Estimativa de leitura: 11min 56seg

31 de janeiro de 2025

A história da dublagem une culturas e torna a comunicação mais acessível entre diferentes nacionalidades, permitindo uma conexão mais profunda por meio da arte. 

A história da dublagem começa através do cinema e da televisão, que são muito influentes na nossa sociedade, tendo um papel importantíssimo na nossa comunicação e educação.
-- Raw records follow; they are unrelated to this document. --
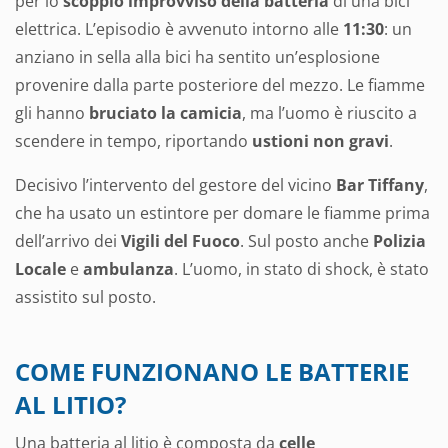
per lo
scoppio improvviso della batteria
di una bici
elettrica. L’episodio è avvenuto intorno alle
11:30
: un
anziano in sella alla bici ha sentito un’esplosione
provenire dalla parte posteriore del mezzo. Le fiamme
gli hanno
bruciato la camicia
, ma l’uomo è riuscito a
scendere in tempo, riportando
ustioni non gravi
.
Decisivo l’intervento del gestore del vicino
Bar Tiffany
,
che ha usato un estintore per domare le fiamme prima
dell’arrivo dei
Vigili del Fuoco
. Sul posto anche
Polizia
Locale
e
ambulanza
. L’uomo, in stato di shock, è stato
assistito sul posto.
COME FUNZIONANO LE BATTERIE
AL LITIO?
Una batteria al litio è composta da
celle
É pelo consumo de filmes, por exemplo, que temos conhecimento sobre costumes, crenças e realidades presentes em outras culturas. 

Neste campo, a dublagem surge como uma solução para a apreciação de entretenimento e arte de outros países, sem a necessidade de o espectador conhecer o idioma original, se tornando uma ferramenta de democratização da comunicação.  

O primeiro filme dublado no Brasil foi “Branca de Neve e os Sete Anões”, da Disney, em 1938, pelos cantores Dalva de Oliveira e Carlos Galhardo. Antes disso, os filmes eram legendados, possibilitando que apenas pessoas alfabetizadas pudessem assisti-los. Quebrar essa barreira linguística foi um grande avanço para a nossa comunicação, deixando a cena audiovisual e artística mais inclusiva e acessível. 

Na história da dublagem, a técnica brasileira é muito reconhecida e valorizada por sua qualidade. No Brasil, para ser dublador é preciso ser também ator, pois a dublagem é uma forma de atuação que utiliza apenas a voz. É necessário ter entonação, emoção e uma boa dicção para transmitir a mensagem de forma correta.  

Democratizando a comunicação por meio da dublagem, rompendo com a barreira linguística  

Ao assistir a filmes e séries dublados, conseguimos nos identificar mais facilmente com personagens e histórias, independentemente de sua origem cultural. A dublagem cria uma ponte emocional, permitindo que as diferentes nacionalidades se conectem a mensagens universais e valores compartilhados. Além disso, ela pode ser uma ferramenta educacional poderosa, especialmente para crianças no aprendizado de idiomas. Assistir a conteúdos dublados pode facilitar o processo de familiarização com diferentes línguas, tornando o aprendizado mais divertido e acessível.  

No ambiente escolar, a dublagem é uma ferramenta poderosa para a promoção do aprendizado intercultural e para o acesso a informações valiosas, como documentários e conteúdos educativos. Ao traduzir e adaptar o áudio original para diferentes idiomas, a dublagem torna possível que estudantes ao redor do mundo consumam desde documentários sobre Ciências e História até programas educativos.  

Isso também facilita o ensino para os educadores, que podem utilizar conteúdos audiovisuais atemporais, oferecendo uma abordagem diferente e compartilhando seus conhecimentos de forma lúdica. Quantos de nós não adorávamos a sala de TV? Eu amava! Inclusive, muitos dos filmes que gosto hoje conheci durante o Ensino Fundamental e Médio, por exemplo. A dublagem torna o processo de aprendizado mais envolvente, interativo e culturalmente enriquecedor. 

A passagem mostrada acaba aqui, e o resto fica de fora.